A condurre le indagini è stata la sottosezione della Polfer di Milano Bovisa che ha ricostruito i movimenti della gang e attribuito a loro anche il ferimento al volto di un passeggero durante una delle rapine. L’indagine ha preso il via a seguito della denuncia di una passeggera alla quale era stata sottratta la borsa a bordo di un treno regionale.
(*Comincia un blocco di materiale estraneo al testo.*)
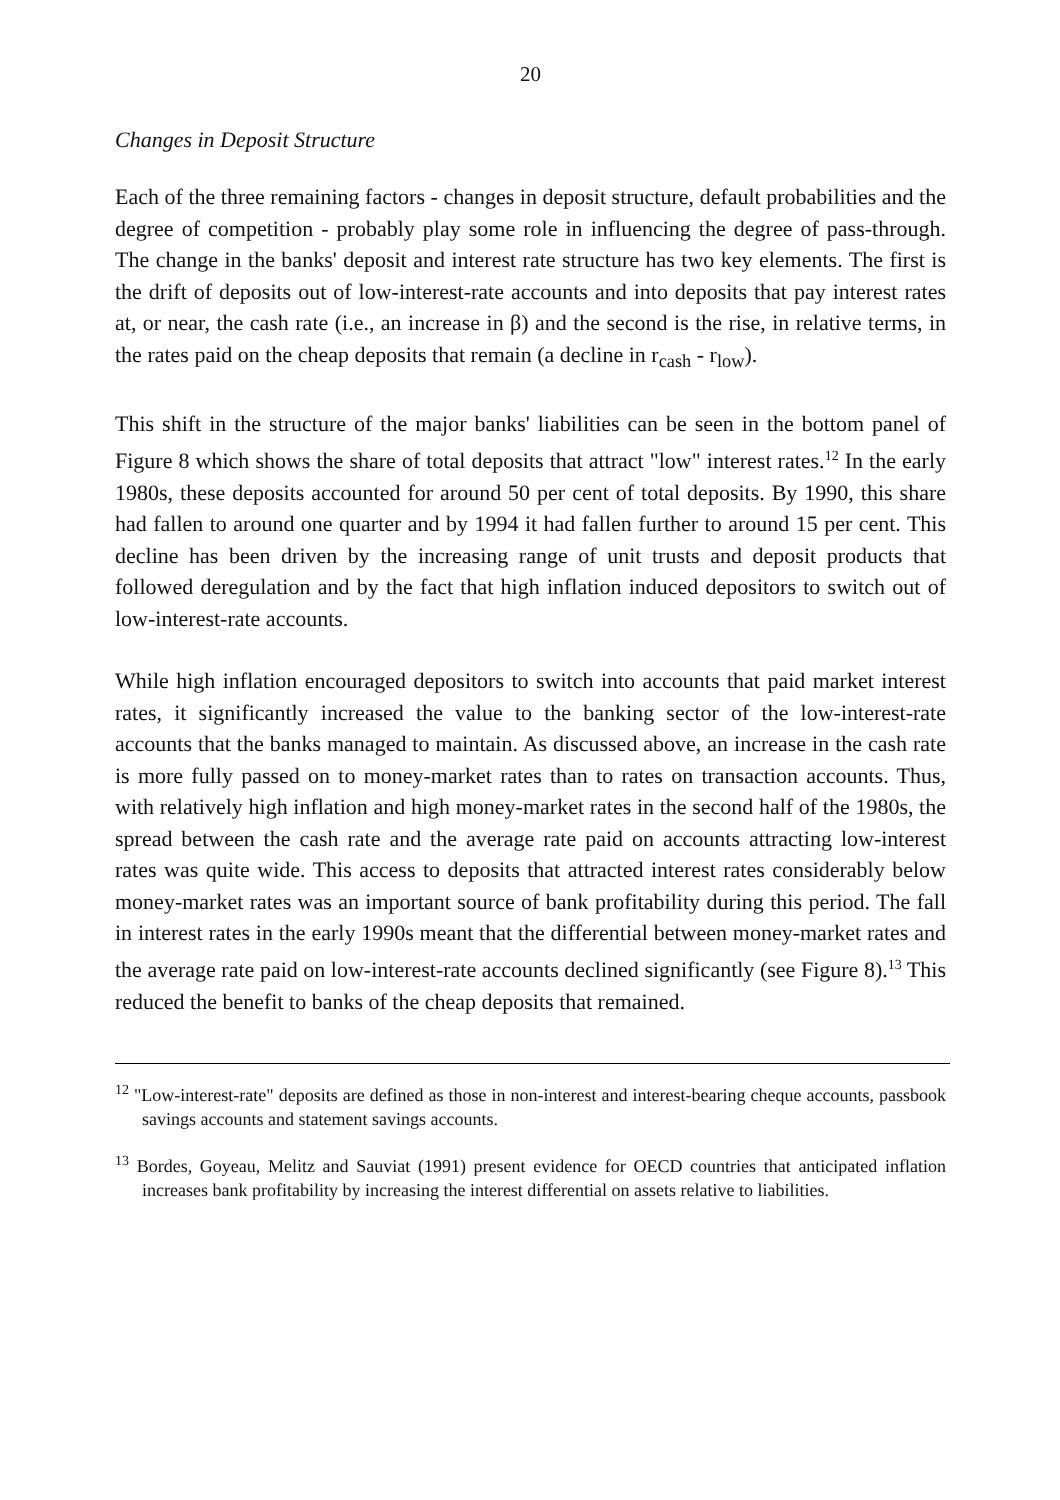20
Changes in Deposit Structure
Each of the three remaining factors - changes in deposit structure, default probabilities and the degree of competition - probably play some role in influencing the degree of pass-through. The change in the banks' deposit and interest rate structure has two key elements. The first is the drift of deposits out of low-interest-rate accounts and into deposits that pay interest rates at, or near, the cash rate (i.e., an increase in β) and the second is the rise, in relative terms, in the rates paid on the cheap deposits that remain (a decline in r<sub>cash</sub> - r<sub>low</sub>).
This shift in the structure of the major banks' liabilities can be seen in the bottom panel of Figure 8 which shows the share of total deposits that attract "low" interest rates.<sup>12</sup> In the early 1980s, these deposits accounted for around 50 per cent of total deposits. By 1990, this share had fallen to around one quarter and by 1994 it had fallen further to around 15 per cent. This decline has been driven by the increasing range of unit trusts and deposit products that followed deregulation and by the fact that high inflation induced depositors to switch out of low-interest-rate accounts.
While high inflation encouraged depositors to switch into accounts that paid market interest rates, it significantly increased the value to the banking sector of the low-interest-rate accounts that the banks managed to maintain. As discussed above, an increase in the cash rate is more fully passed on to money-market rates than to rates on transaction accounts. Thus, with relatively high inflation and high money-market rates in the second half of the 1980s, the spread between the cash rate and the average rate paid on accounts attracting low-interest rates was quite wide. This access to deposits that attracted interest rates considerably below money-market rates was an important source of bank profitability during this period. The fall in interest rates in the early 1990s meant that the differential between money-market rates and the average rate paid on low-interest-rate accounts declined significantly (see Figure 8).<sup>13</sup> This reduced the benefit to banks of the cheap deposits that remained.
<sup>12</sup> "Low-interest-rate" deposits are defined as those in non-interest and interest-bearing cheque accounts, passbook savings accounts and statement savings accounts.
<sup>13</sup> Bordes, Goyeau, Melitz and Sauviat (1991) present evidence for OECD countries that anticipated inflation increases bank profitability by increasing the interest differential on assets relative to liabilities.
Le indagini sono state tempestive e hanno permesso il recupero della borsa ma la ricostruzione ha permesso agli agenti di collegare con ragionevole certezza quel furto con altri avvenuti la mattina del 2 giugno, mettendo in collegamento una serie di eventi e di situazioni, che hanno permesso poi di risalire ai tre egiziani.

È stata un’indagine difficile ma nel complesso rapida da parte degli agenti, che oltre a guardare ore di registrato dalle telecamere di sorveglianza dei treni, hanno raccolto testimonianze e immagini da parte di passeggeri e vittime, che hanno permesso di identificare i tre e condurli a San Vittore. Sono stati fermati proprio mentre si trovavano a bordo di un treno e durante le successive perquisizioni sono state rintracciate anche armi, oltre a oggetti derivanti dall’attività predatoria svolta nel corso dei mesi da parte del gruppo.

Si trovano ora a disposizione dell’autorità giudiziaria ed è stata un’operazione di successo ma di questi gruppi, ma anche di singoli elementi che agiscono con la stessa forza e violenza, purtroppo, ce ne sono numerosi in tutte le tratte ferroviarie della regione e non solo, perché i reati predatori di questo tipo sono frequenti in tutta Italia ed è il motivo per il quale il ministro delle Infrastrutture e dei Trasporti, Matteo Salvini, sta predisponendo ulteriori misure di sicurezza per la serenità dei passeggeri.